## Parts of the exercise:
**A)** According to the post on healing Kalecgos, how many group healers and how many direct healers does the raid run with?
**B)** Write the next part of the post on healing Kalecgos, picking up after its last sentence.

Text under study: Begin

May 23, 2008

The Near Future

It's Friday.  Work is slow.  I'm just about the only one here.  So in response to Anon's comment about tips on SWP healing and tankage, I give you my thoughts on Kalecgos.
 
This isn't going to be one of those moment by moment strat guide things.  I totally know that you read Bosskillers and the like.  Instead, these are my observations on what helped us ultimately go from wipe to win.
 
First, there's only 2 kinds of healers for Kalecgos: group and direct.  Your group healers are shamans and CoH priests.  Your direct healers are imp spi priests, paladins, and druids.  The only flip-flops you can make is between the types is priests but that's only if you're in a jam, or if you have extra of one flavor over another.
 
We run with 4 group healers and 5 direct healers, creating 4 pairs (group/direct) and a loner.  You want to mix up the pairs based on skill and class.  I'll put a solid group healer with a good direct healer and visa versa.  I don't put two priests together, and instead try to spread them out.  The goal is to use the random group calls to your advantage by ending up with a good mix of classes in any phase.
 
The direct healers are to heal themselves and the MT of whatever phase they're in.  That's it and all they'll have the mana for.  This is not a fight you can cross-heal on.  Group healers are responsible for their group and anyone else in the phase.  This is so important that I check the who healed whom on WWS.

Text under study: End
Entries provided: Begin

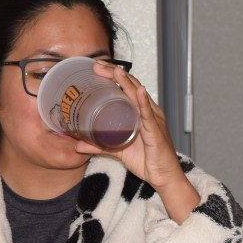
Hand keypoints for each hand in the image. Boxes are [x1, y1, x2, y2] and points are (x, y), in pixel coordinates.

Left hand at [75, 61, 200, 221]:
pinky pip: (149, 115)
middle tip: (98, 65)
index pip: (126, 88)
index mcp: (140, 113)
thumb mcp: (118, 151)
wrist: (164, 177)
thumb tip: (78, 145)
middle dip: (115, 74)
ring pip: (139, 97)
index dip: (113, 76)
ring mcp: (153, 120)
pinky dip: (143, 102)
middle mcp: (148, 112)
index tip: (96, 68)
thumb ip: (99, 146)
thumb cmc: (147, 161)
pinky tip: (138, 92)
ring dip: (127, 83)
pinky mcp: (156, 132)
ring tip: (116, 71)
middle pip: (132, 87)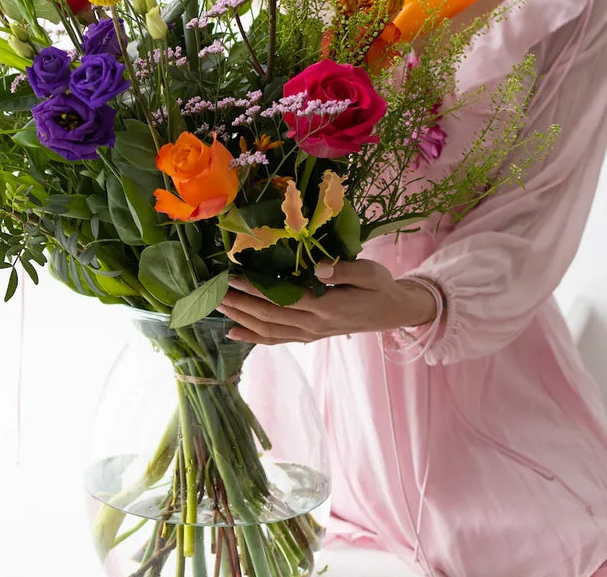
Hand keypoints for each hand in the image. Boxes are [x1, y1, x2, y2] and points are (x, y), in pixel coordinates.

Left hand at [215, 260, 438, 344]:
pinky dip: (253, 337)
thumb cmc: (380, 287)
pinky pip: (276, 339)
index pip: (283, 299)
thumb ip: (344, 271)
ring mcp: (310, 333)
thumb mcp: (370, 272)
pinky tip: (233, 332)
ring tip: (217, 306)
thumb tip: (318, 267)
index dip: (256, 290)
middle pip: (268, 316)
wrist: (392, 313)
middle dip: (239, 303)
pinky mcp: (309, 336)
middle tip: (213, 291)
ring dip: (241, 318)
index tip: (233, 278)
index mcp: (327, 307)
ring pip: (268, 329)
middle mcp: (314, 324)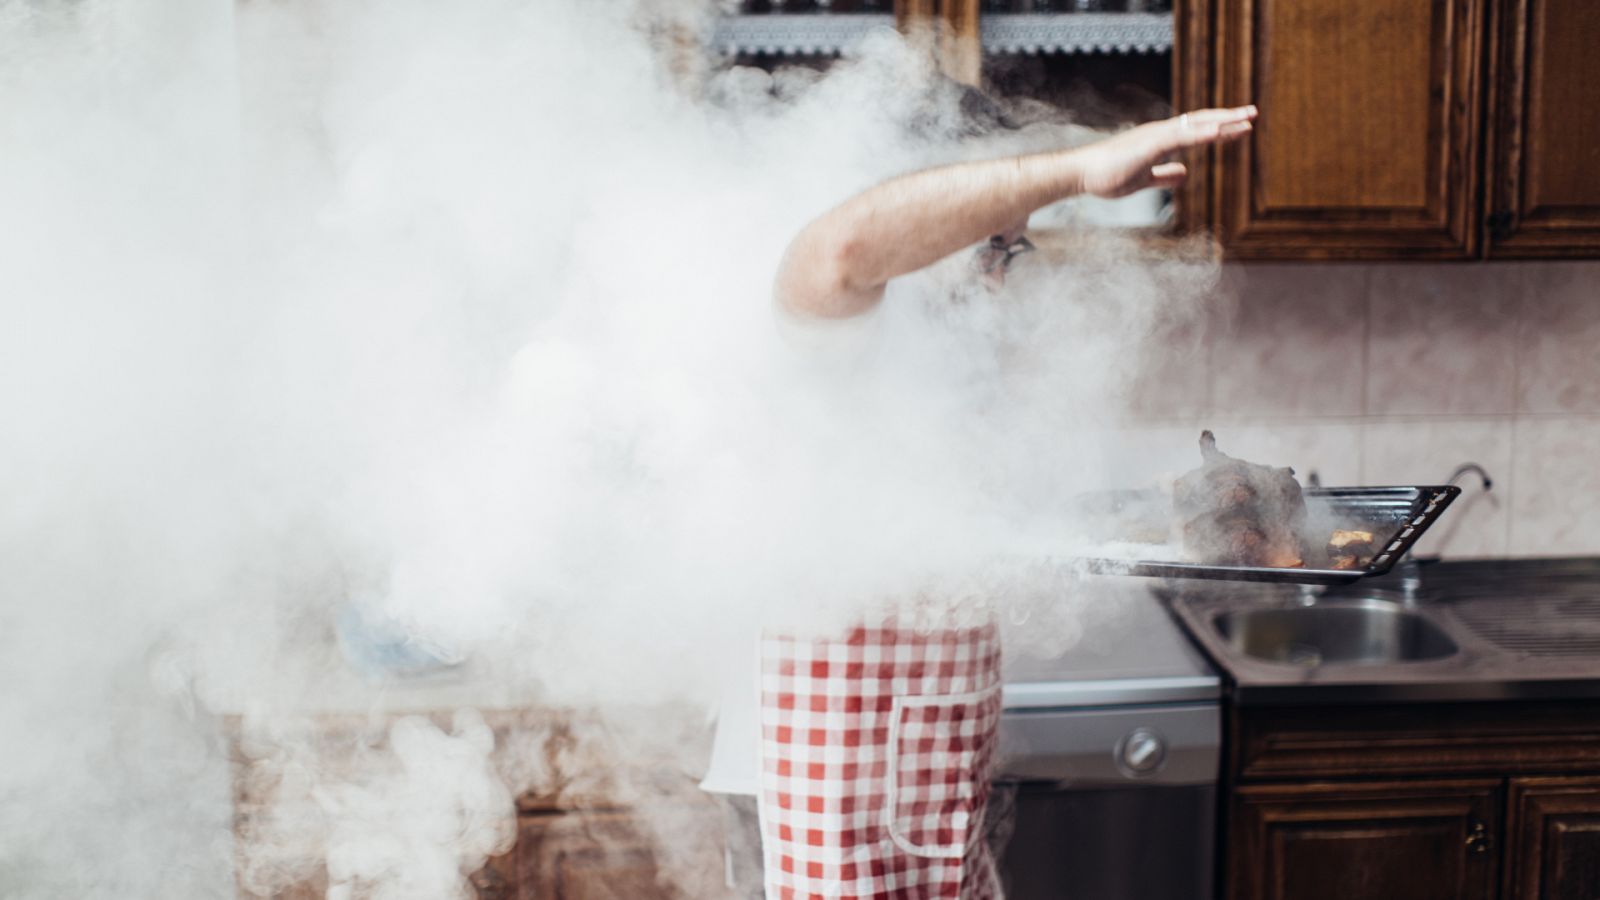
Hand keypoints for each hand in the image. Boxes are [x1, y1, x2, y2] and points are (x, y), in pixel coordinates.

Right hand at [1077, 106, 1256, 198]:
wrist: (1082, 174)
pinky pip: (1181, 137)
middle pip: (1201, 121)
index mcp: (1160, 140)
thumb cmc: (1107, 176)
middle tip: (1253, 113)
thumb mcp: (1144, 179)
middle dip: (1229, 118)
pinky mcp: (1150, 144)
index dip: (1219, 127)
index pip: (1196, 130)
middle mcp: (1161, 132)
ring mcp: (1156, 136)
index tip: (1241, 126)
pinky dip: (1202, 133)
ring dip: (1222, 122)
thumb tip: (1185, 174)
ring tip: (1246, 119)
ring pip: (1196, 125)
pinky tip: (1219, 132)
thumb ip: (1164, 176)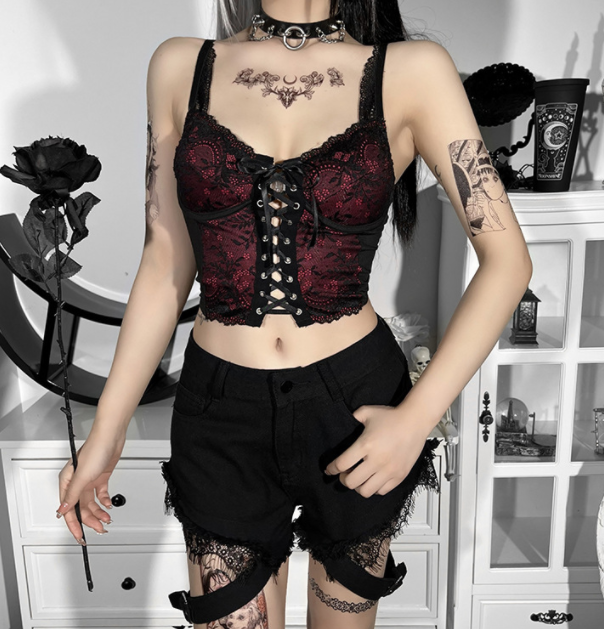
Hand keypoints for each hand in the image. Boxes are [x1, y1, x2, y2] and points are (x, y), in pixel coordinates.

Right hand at [56, 428, 126, 544]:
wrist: (111, 438)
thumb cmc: (95, 450)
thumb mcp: (82, 476)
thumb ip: (73, 494)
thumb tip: (62, 510)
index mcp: (67, 482)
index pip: (68, 509)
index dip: (74, 524)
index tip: (80, 536)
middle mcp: (77, 482)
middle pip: (81, 508)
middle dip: (90, 521)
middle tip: (99, 530)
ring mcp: (89, 480)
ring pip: (91, 503)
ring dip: (99, 512)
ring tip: (106, 519)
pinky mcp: (100, 477)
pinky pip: (101, 494)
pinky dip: (105, 501)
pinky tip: (108, 505)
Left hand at [323, 404, 429, 497]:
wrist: (415, 421)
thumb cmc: (392, 416)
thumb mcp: (367, 412)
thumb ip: (353, 416)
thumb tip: (346, 420)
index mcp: (365, 444)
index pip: (342, 464)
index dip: (331, 469)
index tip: (328, 470)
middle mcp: (376, 460)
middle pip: (351, 482)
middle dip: (343, 479)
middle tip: (344, 473)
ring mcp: (389, 470)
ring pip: (366, 491)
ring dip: (358, 486)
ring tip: (358, 478)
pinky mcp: (399, 475)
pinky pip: (382, 491)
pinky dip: (374, 488)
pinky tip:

Entries provided: End

## Set of answers:
**A)** Four group healers and five direct healers.

**B)**
That extra direct healer?  The entire purpose of that healer is to cover the first dragon tank between when the last group ports to the demon and the first group ports back in.  Ideally you'll use a paladin since they'll can bubble off the dragon debuff around 10 and not affect their mana pot usage later by drinking an arcane pot.  If you use another class, they're going to experience the pain of about 13-15 debuffs stacked on them.  This extra healer and the first dragon tank form a 5th portal group of their own.
 
The trick for that extra healer, though, if if they get ported before the last group goes, they need to be prepared to have a group go with them.  So they have to be aware of who hasn't gone at any given point and stand near them if possible.
 
All tanks (we use 3) should chug Ironshield Pots like there's no tomorrow (i.e. every 2 min).  Bring about 40-50 each to every progression night.  Learn to love them because you'll be doing the same thing on Brutallus later.  We've been selling extra raid mats to fund this rather expensive addiction.
 
Healers should be fully buffed out, including 2 elixirs, food, and weapon oil.  All direct healers need to understand that there will be a number of times during phase transitions of other groups where they'll be solo healing the MT.  Also, the tank damage is severe, with even worse spikes.  Paladins need to spam a heavy mix of Lights, to the point they should pick mp5 items over crit/haste.  Druids don't get to just slap some LB's around and call it a day.  They're going to have to cast big heals like everyone else.  Scary, I know.
 
Our equilibrium point is 15% for dragon vs demon life.  If one hits 15% we stop damage until the other gets there.  Then we try to down them at nearly the same time.  When it gets to this point in the fight, the most important thing is for people to keep taking their portals.  Yelling "burn them down" on Vent actually hurt us more than helped because people would do just that, stand and dps the dragon.  Meanwhile the demon phase would be empty.  Once the demon is dead THEN call for no more portals.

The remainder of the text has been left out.